INSTRUCTIONS TO FOLLOW:
Please repeat the records, word for word and without gaps.

**** DATA RECORDS ****

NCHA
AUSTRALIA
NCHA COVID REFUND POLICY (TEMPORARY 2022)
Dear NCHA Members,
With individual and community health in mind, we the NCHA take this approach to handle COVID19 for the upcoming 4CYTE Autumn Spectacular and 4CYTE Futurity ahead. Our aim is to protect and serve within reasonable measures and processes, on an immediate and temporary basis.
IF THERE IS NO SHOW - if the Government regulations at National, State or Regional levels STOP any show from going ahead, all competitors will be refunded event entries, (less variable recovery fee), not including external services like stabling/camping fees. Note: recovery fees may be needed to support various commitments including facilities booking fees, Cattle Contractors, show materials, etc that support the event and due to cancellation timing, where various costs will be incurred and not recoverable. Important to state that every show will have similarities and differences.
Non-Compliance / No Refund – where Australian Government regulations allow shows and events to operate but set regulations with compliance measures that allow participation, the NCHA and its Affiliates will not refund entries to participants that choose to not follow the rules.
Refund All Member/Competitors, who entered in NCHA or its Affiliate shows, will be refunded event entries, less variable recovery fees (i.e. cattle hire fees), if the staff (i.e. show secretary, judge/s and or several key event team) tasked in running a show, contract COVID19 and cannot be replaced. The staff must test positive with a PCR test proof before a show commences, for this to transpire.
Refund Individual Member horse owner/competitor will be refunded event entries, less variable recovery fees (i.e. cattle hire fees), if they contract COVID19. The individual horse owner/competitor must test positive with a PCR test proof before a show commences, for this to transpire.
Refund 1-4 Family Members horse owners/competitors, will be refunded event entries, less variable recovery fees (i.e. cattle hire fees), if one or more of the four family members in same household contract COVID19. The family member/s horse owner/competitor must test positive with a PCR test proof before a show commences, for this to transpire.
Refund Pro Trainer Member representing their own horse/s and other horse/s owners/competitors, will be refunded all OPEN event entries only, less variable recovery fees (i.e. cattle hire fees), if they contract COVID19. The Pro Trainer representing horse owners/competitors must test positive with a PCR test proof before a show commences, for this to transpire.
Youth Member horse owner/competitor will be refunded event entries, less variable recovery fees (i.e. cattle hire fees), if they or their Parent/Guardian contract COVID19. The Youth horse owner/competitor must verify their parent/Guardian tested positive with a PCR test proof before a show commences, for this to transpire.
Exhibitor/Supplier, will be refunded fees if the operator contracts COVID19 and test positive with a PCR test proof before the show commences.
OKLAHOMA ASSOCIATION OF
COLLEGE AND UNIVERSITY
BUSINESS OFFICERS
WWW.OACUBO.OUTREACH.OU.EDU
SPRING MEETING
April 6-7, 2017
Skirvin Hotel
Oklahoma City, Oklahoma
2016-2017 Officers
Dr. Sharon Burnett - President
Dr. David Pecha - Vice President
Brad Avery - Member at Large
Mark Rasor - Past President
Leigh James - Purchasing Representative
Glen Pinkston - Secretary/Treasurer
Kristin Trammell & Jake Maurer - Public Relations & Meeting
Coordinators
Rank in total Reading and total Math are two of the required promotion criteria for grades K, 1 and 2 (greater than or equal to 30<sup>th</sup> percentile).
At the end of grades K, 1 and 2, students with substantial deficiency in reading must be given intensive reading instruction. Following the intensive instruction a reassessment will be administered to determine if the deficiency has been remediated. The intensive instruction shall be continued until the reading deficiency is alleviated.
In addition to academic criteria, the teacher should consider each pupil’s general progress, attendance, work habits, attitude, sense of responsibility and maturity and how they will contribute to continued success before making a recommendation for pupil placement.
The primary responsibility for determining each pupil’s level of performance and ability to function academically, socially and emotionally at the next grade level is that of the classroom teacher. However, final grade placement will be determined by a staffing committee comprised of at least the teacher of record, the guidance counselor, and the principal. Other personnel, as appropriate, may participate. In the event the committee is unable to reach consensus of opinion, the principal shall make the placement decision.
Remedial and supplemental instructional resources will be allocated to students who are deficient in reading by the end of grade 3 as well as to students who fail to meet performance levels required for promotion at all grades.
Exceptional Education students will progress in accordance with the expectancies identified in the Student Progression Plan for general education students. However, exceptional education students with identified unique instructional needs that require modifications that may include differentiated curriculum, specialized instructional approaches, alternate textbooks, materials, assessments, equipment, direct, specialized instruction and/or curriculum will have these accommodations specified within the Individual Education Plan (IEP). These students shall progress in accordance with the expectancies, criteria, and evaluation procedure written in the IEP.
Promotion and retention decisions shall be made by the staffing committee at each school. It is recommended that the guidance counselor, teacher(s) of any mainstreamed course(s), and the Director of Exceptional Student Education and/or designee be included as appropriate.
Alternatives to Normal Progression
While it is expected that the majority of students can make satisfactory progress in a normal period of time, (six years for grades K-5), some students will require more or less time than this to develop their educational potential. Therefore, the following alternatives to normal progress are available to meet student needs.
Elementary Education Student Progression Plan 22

****

TASK RESULT:
NCHA
AUSTRALIA
NCHA COVID REFUND POLICY (TEMPORARY 2022)
Dear NCHA Members,
With individual and community health in mind, we the NCHA take this approach to handle COVID19 for the upcoming 4CYTE Autumn Spectacular and 4CYTE Futurity ahead. Our aim is to protect and serve within reasonable measures and processes, on an immediate and temporary basis.
IF THERE IS NO SHOW - if the Government regulations at National, State or Regional levels STOP any show from going ahead, all competitors will be refunded event entries, (less variable recovery fee), not including external services like stabling/camping fees. Note: recovery fees may be needed to support various commitments including facilities booking fees, Cattle Contractors, show materials, etc that support the event and due to cancellation timing, where various costs will be incurred and not recoverable. Important to state that every show will have similarities and differences.
Non-Compliance / No Refund – where Australian Government regulations allow shows and events to operate but set regulations with compliance measures that allow participation, the NCHA and its Affiliates will not refund entries to participants that choose to not follow the rules.
Refund All Member/Competitors, who entered in NCHA or its Affiliate shows, will be refunded event entries, less variable recovery fees (i.e. cattle hire fees), if the staff (i.e. show secretary, judge/s and or several key event team) tasked in running a show, contract COVID19 and cannot be replaced. The staff must test positive with a PCR test proof before a show commences, for this to transpire.
Refund Individual Member horse owner/competitor will be refunded event entries, less variable recovery fees (i.e. cattle hire fees), if they contract COVID19. The individual horse owner/competitor must test positive with a PCR test proof before a show commences, for this to transpire.
Refund 1-4 Family Members horse owners/competitors, will be refunded event entries, less variable recovery fees (i.e. cattle hire fees), if one or more of the four family members in same household contract COVID19. The family member/s horse owner/competitor must test positive with a PCR test proof before a show commences, for this to transpire.
Refund Pro Trainer Member representing their own horse/s and other horse/s owners/competitors, will be refunded all OPEN event entries only, less variable recovery fees (i.e. cattle hire fees), if they contract COVID19. The Pro Trainer representing horse owners/competitors must test positive with a PCR test proof before a show commences, for this to transpire.
Youth Member horse owner/competitor will be refunded event entries, less variable recovery fees (i.e. cattle hire fees), if they or their Parent/Guardian contract COVID19. The Youth horse owner/competitor must verify their parent/Guardian tested positive with a PCR test proof before a show commences, for this to transpire.
Exhibitor/Supplier, will be refunded fees if the operator contracts COVID19 and test positive with a PCR test proof before the show commences.
OKLAHOMA ASSOCIATION OF
COLLEGE AND UNIVERSITY
BUSINESS OFFICERS
WWW.OACUBO.OUTREACH.OU.EDU
SPRING MEETING
April 6-7, 2017
Skirvin Hotel
Oklahoma City, Oklahoma
2016-2017 Officers
Dr. Sharon Burnett - President
Dr. David Pecha - Vice President
Brad Avery - Member at Large
Mark Rasor - Past President
Leigh James - Purchasing Representative
Glen Pinkston - Secretary/Treasurer
Kristin Trammell & Jake Maurer - Public Relations & Meeting
Coordinators
Rank in total Reading and total Math are two of the required promotion criteria for grades K, 1 and 2 (greater than or equal to 30<sup>th</sup> percentile).
At the end of grades K, 1 and 2, students with substantial deficiency in reading must be given intensive reading instruction. Following the intensive instruction a reassessment will be administered to determine if the deficiency has been remediated. The intensive instruction shall be continued until the reading deficiency is alleviated.
In addition to academic criteria, the teacher should consider each pupil’s general progress, attendance, work habits, attitude, sense of responsibility and maturity and how they will contribute to continued success before making a recommendation for pupil placement.
The primary responsibility for determining each pupil’s level of performance and ability to function academically, socially and emotionally at the next grade level is that of the classroom teacher. However, final grade placement will be determined by a staffing committee comprised of at least the teacher of record, the guidance counselor, and the principal. Other personnel, as appropriate, may participate. In the event the committee is unable to reach consensus of opinion, the principal shall make the placement decision.
Remedial and supplemental instructional resources will be allocated to students who are deficient in reading by the end of grade 3 as well as to students who fail to meet performance levels required for promotion at all grades.
Exceptional Education students will progress in accordance with the expectancies identified in the Student Progression Plan for general education students. However, exceptional education students with identified unique instructional needs that require modifications that may include differentiated curriculum, specialized instructional approaches, alternate textbooks, materials, assessments, equipment, direct, specialized instruction and/or curriculum will have these accommodations specified within the Individual Education Plan (IEP). These students shall progress in accordance with the expectancies, criteria, and evaluation procedure written in the IEP.
Promotion and retention decisions shall be made by the staffing committee at each school. It is recommended that the guidance counselor, teacher(s) of any mainstreamed course(s), and the Director of Exceptional Student Education and/or designee be included as appropriate.
Alternatives to Normal Progression
While it is expected that the majority of students can make satisfactory progress in a normal period of time, (six years for grades K-5), some students will require more or less time than this to develop their educational potential. Therefore, the following alternatives to normal progress are available to meet student needs.
Elementary Education Student Progression Plan 22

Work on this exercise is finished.